Nadie le notificó a él que el 30 de junio de 2016 dejaban de funcionar los servicios de pasajeros. Se enteró por sistema cuando fue a vender un boleto y todos los servicios aparecían con la palabra “cancelado”. “Nos quedamos con todos los pasajes vendidos y el furgón lleno de encomiendas que jamás se pudieron entregar”, dice.
La gobernadora María Eugenia Vidal había firmado ya el decreto que terminaba con Ferrobaires, la empresa estatal encargada del servicio, sin que ningún sindicato hiciera siquiera media hora de paro ante semejante desguace.
“Fue una decisión de la gobernadora cerrar el servicio primero y luego la estación. Hoy la convertimos en museo pero no nos resignamos. El tren tiene que volver”, se anima Marcelo, que a los 46 años fue empujado a firmar su salida de Ferrobaires, la empresa que Vidal hizo trizas. “Echaron a 1500 ferroviarios de un tirón y siguen echando: de a cinco, de a diez, de a 15”, cuenta.
Alma de ferroviario
Marcelo García tiene las venas de acero y la sangre del ferroviario, ese particular gusto por los sonidos del tren, el bullicio de las estaciones, los sueños de los que viajan. Heredó de su hermano, que a su vez había heredado de su padre, la jefatura de la estación serrana en la que primero dirigía a cuatro personas, a las que fueron echando hasta que se quedó solo.
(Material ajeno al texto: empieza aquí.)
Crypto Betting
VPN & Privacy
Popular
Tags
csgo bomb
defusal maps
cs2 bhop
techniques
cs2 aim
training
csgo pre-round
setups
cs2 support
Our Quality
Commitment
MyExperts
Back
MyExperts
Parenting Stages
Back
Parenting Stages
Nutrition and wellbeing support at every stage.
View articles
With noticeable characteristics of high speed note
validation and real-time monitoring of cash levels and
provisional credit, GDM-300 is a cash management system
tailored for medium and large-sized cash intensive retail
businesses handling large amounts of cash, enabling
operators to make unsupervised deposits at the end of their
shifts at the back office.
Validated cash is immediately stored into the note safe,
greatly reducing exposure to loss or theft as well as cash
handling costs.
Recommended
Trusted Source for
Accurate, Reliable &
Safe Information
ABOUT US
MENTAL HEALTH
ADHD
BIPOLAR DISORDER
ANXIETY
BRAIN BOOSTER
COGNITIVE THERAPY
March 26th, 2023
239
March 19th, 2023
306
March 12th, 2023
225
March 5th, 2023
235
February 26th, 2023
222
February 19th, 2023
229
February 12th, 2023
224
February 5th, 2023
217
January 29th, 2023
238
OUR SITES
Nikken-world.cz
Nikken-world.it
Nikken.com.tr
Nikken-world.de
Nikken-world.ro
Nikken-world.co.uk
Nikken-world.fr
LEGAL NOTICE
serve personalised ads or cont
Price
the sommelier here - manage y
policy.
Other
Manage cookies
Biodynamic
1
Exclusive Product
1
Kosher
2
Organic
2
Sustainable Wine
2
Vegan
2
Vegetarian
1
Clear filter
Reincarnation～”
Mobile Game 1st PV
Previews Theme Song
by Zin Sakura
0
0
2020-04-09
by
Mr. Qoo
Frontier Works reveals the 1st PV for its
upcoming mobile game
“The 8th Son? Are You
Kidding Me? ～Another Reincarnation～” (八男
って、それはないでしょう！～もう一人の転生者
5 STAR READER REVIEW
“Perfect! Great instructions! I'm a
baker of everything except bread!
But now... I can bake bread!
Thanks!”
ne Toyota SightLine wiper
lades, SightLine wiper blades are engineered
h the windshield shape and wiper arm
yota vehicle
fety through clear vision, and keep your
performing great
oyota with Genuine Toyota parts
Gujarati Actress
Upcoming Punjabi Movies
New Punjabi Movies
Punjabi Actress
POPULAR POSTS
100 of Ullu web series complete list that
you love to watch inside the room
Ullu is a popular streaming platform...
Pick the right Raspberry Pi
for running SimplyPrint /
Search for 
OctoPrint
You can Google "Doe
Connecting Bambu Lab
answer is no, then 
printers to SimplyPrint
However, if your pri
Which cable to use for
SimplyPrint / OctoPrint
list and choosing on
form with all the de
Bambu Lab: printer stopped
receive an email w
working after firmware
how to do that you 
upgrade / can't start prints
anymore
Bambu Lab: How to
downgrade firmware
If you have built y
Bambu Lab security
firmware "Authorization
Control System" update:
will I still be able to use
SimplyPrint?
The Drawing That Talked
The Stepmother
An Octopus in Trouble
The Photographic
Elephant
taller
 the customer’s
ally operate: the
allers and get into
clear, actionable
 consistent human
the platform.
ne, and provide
“Conservaba mi categoría pero tenía que hacer el trabajo de todos: vendía boletos, cortaba yuyos, limpiaba los baños, cambiaba las lámparas que se quemaban, pintaba”, describe.
El papá de Marcelo, un hombre de bigotes anchos y reputación intachable, también fue jefe de la estación de Sierra de la Ventana. Pero lo de Marcelo excede la sangre; García sabe que el ferrocarril no puede ser un negocio cuantificable en una planilla de cálculos. “El tren es un factor social”.
Marcelo nos hace el recorrido por los espacios de la estación: su jefatura, la sala de mujeres y el salón donde la memoria ferroviaria está intacta: valijas, faroles, tinteros, pica boletos, sillones, teléfonos colgados en la pared, escritorios, en un espacio con entrada libre y gratuita.
“Viene muchísima gente al museo y le da pena que ya no pase el tren. Nosotros hicimos este espacio, pero la estación no fue creada para esa función. Lo hicimos para conservarla”, afirma.
La estación de tren de Saldungaray será una terminal de micros y firmará así su propia sentencia de muerte. La de Sierra de la Ventana, al menos, venderá boletos del tren que pasa 57 kilómetros más allá, en Tornquist y está lista para, en cualquier momento, despachar un tren con pasajeros, el sueño del jefe de la estación.